Document text.

HTTP

HTTP (Hypertext Transfer Protocol) is a communication protocol used to send messages between the client and server, mainly used for the web. It’s stateless, meaning each request is independent, which is why web browsers often use cookies to save state.

Request Structure

  1. Request Line: Method, URI, HTTP version (e.g., GET /index.html HTTP/1.1).
  2. Headers: Metadata about the request.
  3. Body (Optional): Data for POST, PUT, PATCH requests.

Response Structure

  1. Status Line: HTTP version, status code, reason phrase (e.g., HTTP/1.1 200 OK).
  2. Headers: Metadata about the response.
  3. Body (Optional): Response data (HTML, JSON, etc.).

Methods

  • GET: Retrieve a resource. Should only retrieve data and not have side effects.
  • POST: Submit data to be processed.
  • PUT: Replace a resource.
  • DELETE: Delete a resource.
  • PATCH: Partially modify a resource.
  • HEAD: Retrieve headers only.
  • OPTIONS: Describe communication options.

HTTP Headers

HTTP headers are key-value pairs providing additional information about requests and responses.

Header Categories

  • General Headers: Apply to both requests and responses.
  • Request Headers: Information about the request context.
  • Response Headers: Information about the response context.
  • Entity Headers: Describe the body of the request or response.

General Headers

Cache-Control: max-age=3600 # Specifies caching directives. (1 hour)
Connection: keep-alive      # Controls whether the network connection stays open.
Date: Tue, 09 Jul 2024 12:00:00 GMT  # Date and time of the message.
Transfer-Encoding: chunked  # Encoding for safe transfer.
Upgrade: HTTP/2             # Request to upgrade to another protocol.
Via: 1.1 proxy.example.com  # Indicates intermediate protocols and proxies.

Request Headers

Accept: text/html, application/json  # MIME types the client can handle.
Accept-Encoding: gzip, deflate       # Supported encoding algorithms.
Accept-Language: en-US, en;q=0.9     # Preferred languages.
Authorization: Basic <credentials>   # Authentication credentials.
Cookie: sessionid=123456789          # HTTP cookies.
Host: www.example.com                # Domain name of the server.
Referer: https://www.example.com/page.html  # URL of the linking page.
User-Agent: Mozilla/5.0 ...          # Client software identifier.

Response Headers

Access-Control-Allow-Origin: *     # Indicates whether the response can be shared with the given origin.
Content-Type: application/json     # MIME type of the response body.
Content-Length: 1024               # Size of the response body in bytes.
Content-Encoding: gzip             # Encoding used for the data.
Location: https://www.example.com/new-page  # Redirect URL.
Server: Apache/2.4.41 (Ubuntu)     # Server software identifier.

Dataset entries.
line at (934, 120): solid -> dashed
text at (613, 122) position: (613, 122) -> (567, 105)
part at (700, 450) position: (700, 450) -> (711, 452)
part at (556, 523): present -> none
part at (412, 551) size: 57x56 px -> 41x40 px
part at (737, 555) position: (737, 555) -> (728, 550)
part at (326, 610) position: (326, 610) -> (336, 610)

Required tasks.
(1) Reproduce the HTTP reference text from "Accept-Language: en-US, en;q=0.9" to "for the data.".
(2) Extend the HTTP reference text beyond its final line.
The records are unrelated to what is requested here.

Responses per task.
(1)
Accept-Language: en-US, en;q=0.9     # Preferred languages.
Authorization: Basic <credentials>   # Authentication credentials.
Cookie: sessionid=123456789          # HTTP cookies.
Host: www.example.com                # Domain name of the server.
Referer: https://www.example.com/page.html  # URL of the linking page.
User-Agent: Mozilla/5.0 ...          # Client software identifier.

Response Headers

Access-Control-Allow-Origin: *     # Indicates whether the response can be shared with the given origin.
Content-Type: application/json     # MIME type of the response body.
Content-Length: 1024               # Size of the response body in bytes.
Content-Encoding: gzip             # Encoding used for the data.

(2)
Set-Cookie: sessionid=987654321; Path=/; HttpOnly  # Sends a cookie from the server to the client.

Entity Headers

Allow: GET, POST, PUT, DELETE  # Supported methods.
Content-Language: en-US        # Language(s) intended for the audience.
Content-Location: /index.htm   # URL where the entity was obtained.

Custom Headers

Custom headers can be defined for application-specific purposes, typically prefixed with X- (e.g., X-Custom-Header: custom-value).

Common HTTP Error Codes

  • 200 OK
  • 301 Redirect (Moved to another location)
  • 302 Found
  • 304 Not Modified
  • 307 Temporary Redirect
  • 401 Unauthorized
  • 403 Forbidden
  • 404 Not Found
  • 418 I’m a Teapot
  • 500 Internal Server Error
  • 503 Service Unavailable

CURL

curl is a command-line tool used for transferring data with URLs. It supports a wide range of protocols, including HTTP, HTTPS, FTP, SFTP, and more.

Usage

# Fetches the content of <https://example.com> and prints it to standard output
curl https://example.com
# Saves the content to a file named output.html
curl -o output.html https://example.com
# Makes a POST request with URL-encoded data
curl -X POST -d "param1=value1&param2=value2" https://example.com/api
# Makes a POST request with JSON data
curl -X POST -H "Content-Type: application/json" -d '{"param1": "value1", "param2": "value2"}' https://example.com/api
# Makes a PUT request with JSON data
curl -X PUT -H "Content-Type: application/json" -d '{"key": "new_value"}' https://api.example.com/resource/123
# Sets an Authorization header for API authentication
curl -H "Authorization: Bearer YOUR_API_KEY" https://example.com/api
# Tells curl to follow HTTP redirects
curl -L https://example.com/redirecting-url
# Saves cookies received from the server to cookies.txt
curl -c cookies.txt https://example.com
# Sends cookies from cookies.txt to the server
curl -b cookies.txt https://example.com
# Provides basic authentication credentials (username:password)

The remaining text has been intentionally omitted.